◆ Exercises ◆
• a. Answer these from the article on the SB 855 testimony:
(i) Who authored SB 855?
(ii) In what month and year did SB 855 go into effect?
(iii) Which state regulator levied a record fine against Kaiser Permanente?
• b. Quote word for word the stretch of the article on the SB 855 testimony from "Steinberg Institute CEO Karen Larsen testified" through "bill, SB 855.".

◆ Document extract ◆

--- START ---

Steinberg Institute CEO testifies, urges legislature to hold health insurance companies accountable

October 18, 2023

Steinberg Institute CEO Karen Larsen testified before the Select Committee on Mental Health and Addiction Wednesday, urging lawmakers to hold health insurance companies accountable and demand more thorough state investigation into their compliance with landmark behavioral health bill, SB 855.

SB 855, authored by Senator Scott Wiener and sponsored by the Steinberg Institute in 2020, was a critical piece of legislation requiring commercial health insurers to cover “medically necessary treatment” of any recognized behavioral health condition or substance use disorder.

It also intended to stop insurers from forming their own internal criteria about what constituted “medically necessary treatment.” The legislation instead requires insurers to adopt uniform standards of care developed by nonprofit clinical specialty associations.

SB 855 went into effect in January of 2021, but there are widespread concerns about the lack of compliance from commercial insurers. The Steinberg Institute and The Kennedy Forum are working together to ensure proper implementation of the law.

“Passing SB 855 was only one piece of ensuring access to affordable and high-quality behavioral health services,” said Steinberg Institute CEO Karen Larsen at Wednesday’s hearing, “Strong enforcement is required to hold plans accountable for providing proper care.”

Some enforcement actions have been taken. State regulators at the Department of Managed Health Care (DMHC) levied a record fine against Kaiser Permanente last week, after an investigation found numerous violations, including failure to use the uniform standards of care stipulated by SB 855.

Still, compliance violations from many other commercial health insurers exist.

“We believe that these practices are not just reserved to Kaiser [Permanente], and are hurting Californians on other health plans,” Larsen said in her testimony.

Prior to the hearing, DMHC released internal reports on several other health plans with compliance violations, but the publicly released documentation was limited.

In her testimony, Larsen called for more transparency from DMHC regulators, urging them to release more complete analyses of health plan compliance that detailed not just SB 855 violations, but also evidence of insurers skirting requirements in the federal Mental Health Parity and Addiction Equity Act (MHPAEA).

--- END ---

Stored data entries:

--- START ---

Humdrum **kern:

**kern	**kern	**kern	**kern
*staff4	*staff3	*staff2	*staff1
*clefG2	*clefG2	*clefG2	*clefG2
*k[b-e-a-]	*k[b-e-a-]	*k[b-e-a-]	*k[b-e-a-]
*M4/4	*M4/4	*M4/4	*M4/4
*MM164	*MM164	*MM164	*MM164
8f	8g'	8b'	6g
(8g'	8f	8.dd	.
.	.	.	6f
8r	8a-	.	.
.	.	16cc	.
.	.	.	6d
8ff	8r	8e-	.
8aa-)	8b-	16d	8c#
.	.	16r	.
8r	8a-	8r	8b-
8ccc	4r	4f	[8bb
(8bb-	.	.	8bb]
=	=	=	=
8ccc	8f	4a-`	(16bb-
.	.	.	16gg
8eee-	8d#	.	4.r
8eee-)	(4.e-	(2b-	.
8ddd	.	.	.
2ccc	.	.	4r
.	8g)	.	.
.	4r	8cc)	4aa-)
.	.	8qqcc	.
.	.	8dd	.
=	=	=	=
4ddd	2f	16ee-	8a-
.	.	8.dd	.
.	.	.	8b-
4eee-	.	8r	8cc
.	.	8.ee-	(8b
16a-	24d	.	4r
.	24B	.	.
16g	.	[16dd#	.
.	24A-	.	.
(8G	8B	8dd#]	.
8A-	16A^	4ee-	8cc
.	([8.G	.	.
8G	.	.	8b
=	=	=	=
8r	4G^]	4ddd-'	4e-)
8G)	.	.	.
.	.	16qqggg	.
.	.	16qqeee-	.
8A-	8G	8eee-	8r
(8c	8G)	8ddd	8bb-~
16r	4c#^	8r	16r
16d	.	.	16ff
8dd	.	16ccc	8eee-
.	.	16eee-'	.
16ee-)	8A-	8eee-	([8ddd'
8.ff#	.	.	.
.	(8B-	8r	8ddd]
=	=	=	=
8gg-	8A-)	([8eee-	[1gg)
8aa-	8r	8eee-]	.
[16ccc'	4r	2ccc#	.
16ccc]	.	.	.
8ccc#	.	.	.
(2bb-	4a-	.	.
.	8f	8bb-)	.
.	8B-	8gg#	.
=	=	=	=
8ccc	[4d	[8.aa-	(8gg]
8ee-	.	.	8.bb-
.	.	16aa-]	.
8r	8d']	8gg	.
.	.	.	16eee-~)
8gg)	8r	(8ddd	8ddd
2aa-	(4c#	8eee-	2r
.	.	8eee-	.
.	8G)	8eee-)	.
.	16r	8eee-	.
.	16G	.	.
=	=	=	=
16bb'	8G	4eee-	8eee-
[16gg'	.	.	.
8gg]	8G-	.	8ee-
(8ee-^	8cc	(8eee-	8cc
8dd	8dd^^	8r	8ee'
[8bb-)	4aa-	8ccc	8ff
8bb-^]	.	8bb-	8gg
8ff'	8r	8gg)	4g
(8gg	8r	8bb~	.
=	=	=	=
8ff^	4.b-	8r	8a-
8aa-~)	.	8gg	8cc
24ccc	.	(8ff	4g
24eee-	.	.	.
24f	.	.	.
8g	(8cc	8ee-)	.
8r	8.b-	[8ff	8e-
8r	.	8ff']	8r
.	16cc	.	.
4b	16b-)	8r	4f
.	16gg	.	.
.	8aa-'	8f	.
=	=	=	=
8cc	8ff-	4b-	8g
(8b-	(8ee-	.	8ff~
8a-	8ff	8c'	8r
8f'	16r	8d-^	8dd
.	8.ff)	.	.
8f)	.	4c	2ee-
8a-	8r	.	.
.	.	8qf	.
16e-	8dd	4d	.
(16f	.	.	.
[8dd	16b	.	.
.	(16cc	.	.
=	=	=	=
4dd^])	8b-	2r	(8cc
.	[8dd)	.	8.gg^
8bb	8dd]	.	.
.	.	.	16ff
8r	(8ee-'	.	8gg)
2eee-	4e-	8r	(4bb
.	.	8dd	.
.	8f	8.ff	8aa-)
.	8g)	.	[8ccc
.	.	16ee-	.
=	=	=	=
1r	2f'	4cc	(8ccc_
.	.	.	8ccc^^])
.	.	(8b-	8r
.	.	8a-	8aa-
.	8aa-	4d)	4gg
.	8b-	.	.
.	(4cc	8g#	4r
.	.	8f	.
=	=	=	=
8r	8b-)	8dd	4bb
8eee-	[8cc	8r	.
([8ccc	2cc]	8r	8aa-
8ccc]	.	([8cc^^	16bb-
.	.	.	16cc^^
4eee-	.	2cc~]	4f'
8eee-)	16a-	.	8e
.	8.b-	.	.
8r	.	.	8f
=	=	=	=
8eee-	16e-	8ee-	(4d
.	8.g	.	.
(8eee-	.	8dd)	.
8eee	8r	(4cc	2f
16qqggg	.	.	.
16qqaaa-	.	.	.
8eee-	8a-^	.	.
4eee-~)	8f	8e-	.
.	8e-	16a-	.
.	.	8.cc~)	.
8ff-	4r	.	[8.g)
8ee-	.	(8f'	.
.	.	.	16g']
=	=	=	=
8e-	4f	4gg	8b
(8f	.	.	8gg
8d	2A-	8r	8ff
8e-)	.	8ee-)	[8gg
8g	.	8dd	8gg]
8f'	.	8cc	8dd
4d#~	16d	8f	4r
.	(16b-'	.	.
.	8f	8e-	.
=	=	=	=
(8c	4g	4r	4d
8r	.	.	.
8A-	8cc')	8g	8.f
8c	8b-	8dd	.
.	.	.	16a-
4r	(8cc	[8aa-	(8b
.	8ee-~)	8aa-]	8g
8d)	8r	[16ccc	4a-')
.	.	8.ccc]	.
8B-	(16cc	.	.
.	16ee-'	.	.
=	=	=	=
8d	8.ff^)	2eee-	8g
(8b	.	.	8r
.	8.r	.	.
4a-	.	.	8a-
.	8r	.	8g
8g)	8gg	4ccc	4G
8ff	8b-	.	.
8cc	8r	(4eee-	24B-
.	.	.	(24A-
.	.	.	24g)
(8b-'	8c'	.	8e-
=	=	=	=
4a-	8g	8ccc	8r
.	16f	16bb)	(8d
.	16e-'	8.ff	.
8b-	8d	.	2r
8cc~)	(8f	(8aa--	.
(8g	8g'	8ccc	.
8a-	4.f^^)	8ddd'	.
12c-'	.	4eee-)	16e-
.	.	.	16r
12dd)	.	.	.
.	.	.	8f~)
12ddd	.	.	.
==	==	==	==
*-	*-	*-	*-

--- END ---

◆ Solutions to the exercise ◆
• a.
(i) Senator Scott Wiener
(ii) January of 2021
(iii) The Department of Managed Health Care (DMHC)

• b.
Steinberg Institute CEO Karen Larsen testified before the Select Committee on Mental Health and Addiction Wednesday, urging lawmakers to hold health insurance companies accountable and demand more thorough state investigation into their compliance with landmark behavioral health bill, SB 855.